I was a bit nonplussed. A man of Sansome's reputation! It was like a United States Senator pleading for the opportunity to scrub out the men's room at the House of Representatives. Just the same, I wouldn't be stampeded or overawed. Several provocative explanations for the French doctor's concern came to mind.... Was he the repudiated father of Sara's unborn child? Or was he a practitioner of artificial insemination, with a rather unfortunate error to his credit?
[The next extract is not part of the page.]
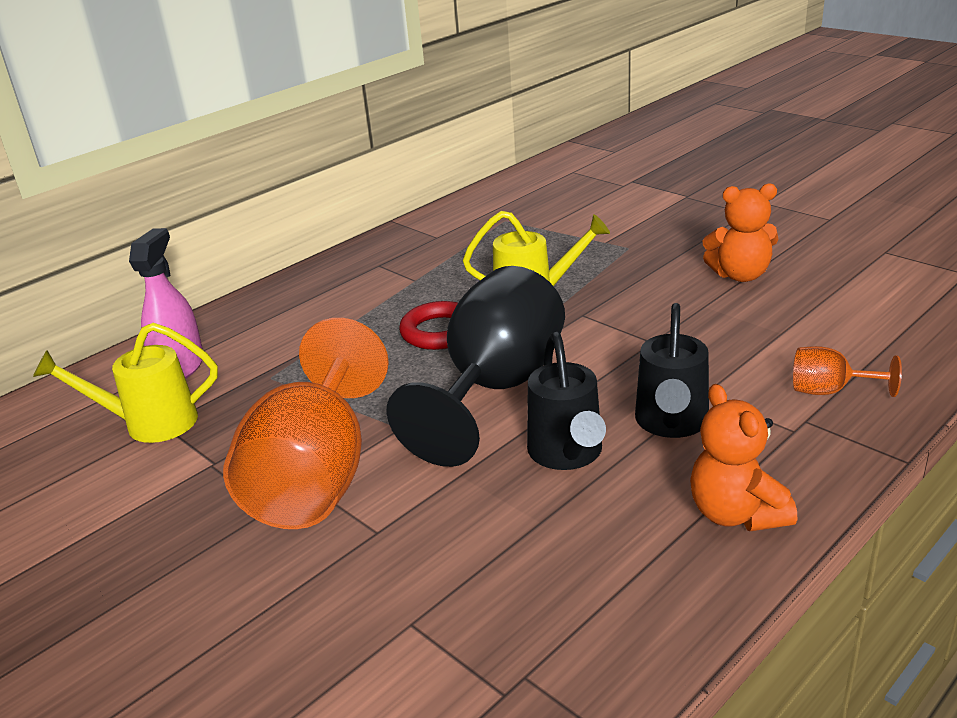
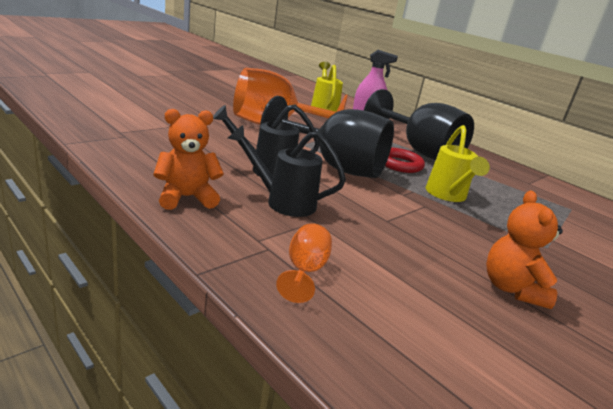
camera: 85 degrees right, 5 degrees down
none -> black goblet [364,89,474,160]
"Your request is unusual," I said cautiously, "but not entirely unreasonable. In order to justify it, I am sure you will be willing to explain your interest in this case, will you not, Doctor?"

e frowned, "I suppose I must. But you will believe little of it. My own staff agreed with my diagnosis, but they violently rejected my theory. Wait until they hear your diagnosis, doctor!" He unzipped his briefcase. "She probably protests that she has a malignant tumor, not a baby," he remarked as he laid thick sheafs of paper on my desk.